Myrtle Beach Mall merchants hope new owners will bring new stores and more shoppers

sjones@thesunnews.comMay 21, 2014 

The merchants at Myrtle Beach Mall only need one word to say what they want from their new owners.

Traffic.

They want more people in the corridors, more people browsing windows and more people spending money.

The mall, off U.S. 17 near S.C. 22, was sold last week for $45 million to two California-based real estate investment firms.

According to their websites, Peak Financial Partners and Misuma Holdings specialize in buying underperforming properties, reinvigorating and then selling them.

They have or have had projects in California and Texas, primarily, but have operated in other states as well. Peak, for instance, bought six buildings in New Orleans and sold two to hotel interests.

“This is familiar territory for us,” Alan Davidov, Misuma founder, said in a news release.

He said the company has taken other underperforming retail assets and executed a “true turnaround benefiting tenants and the community”

Neither Davidov nor Gil Priel, managing director at Peak Financial Partners, could be reached for comment Tuesday. Joe Perl, the mall’s general manager, declined to comment on the sale Tuesday.
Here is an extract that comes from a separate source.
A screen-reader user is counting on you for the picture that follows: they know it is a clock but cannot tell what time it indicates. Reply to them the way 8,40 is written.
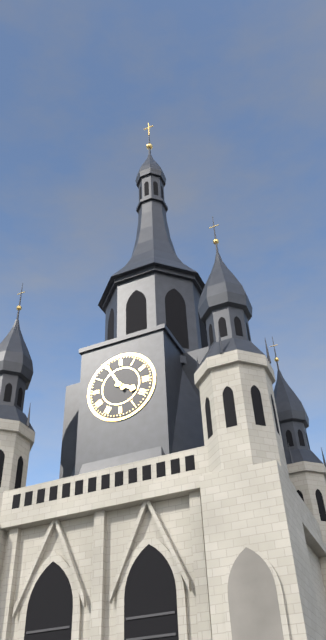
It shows 3,55
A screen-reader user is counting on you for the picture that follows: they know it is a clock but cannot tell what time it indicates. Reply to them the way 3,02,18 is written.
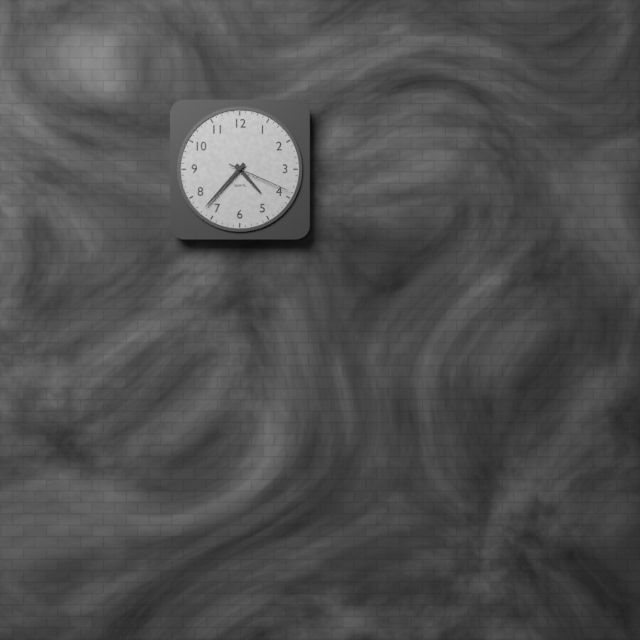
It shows 4,37,19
The mall, which opened in 1986 and was renovated in 2004, has about 70 stores, including the area’s only Bass Pro Shops, as well as Belk, J.C. Penney, a movie theater, Books-A-Million and others.

A few of the mall’s merchants – who had not heard of the sale on Tuesday afternoon – would tell the new owners they have some work in front of them.

“When people do come in,” said Erika Gillard, manager of Icing by Claire’s, “it’s like, where is the real mall?’

Ali Abdi, owner of the Oxford Perfumes and Jewelry Kiosk, said there are days he can sit for 10 hours without a sale.

“It’s heartbreaking,” said Abdi, who has had the kiosk since 2003.

Steve Harm, owner of Countertops & More, said the road to improvement is kind of a Catch 22 path.

The mall needs more national stores to bring in more shoppers, but the national stores need to see the increased traffic before they will lease space. Harm said the new owners should entice the stores by offering them free rent for a year.

The new owners have partnered before on The Outlet Shoppes in El Paso, Texas, where they completed the development of a 450,000-square-foot outlet mall, according to their websites.

Peak Financial Properties, which has projects only in Texas and California, also completed the development of a stalled townhouse project in California.

Misuma Holdings has redeveloped large retail centers in Texas, office buildings in New Orleans and a Beverly Hills hotel, its website says.

“When you pull up to this mall, it looks like it’s just been sitting here,” said Gillard of the 521,000 square feet of Myrtle Beach Mall.

She thinks the mall needs a total makeover, inside and out.

“People walk in, see there’s nothing here and walk back out,” Abdi said.

Harm said one problem is that the mall’s management has allowed more than one store to carry the same merchandise, which results in a price war that no one wins. Abdi said he’s seen so many stores come and go that he can tell when new merchants move in if they will survive, or not.

“We watch them come and go,’ Harm agreed.

And it’s not just the merchants who notice the deficiencies at the mall.

“There’s not much to this mall,” said Jamaica Hubbert of Pittsburgh, who is in town for the Atlantic Beach BikeFest. “It’s kind of dreary.”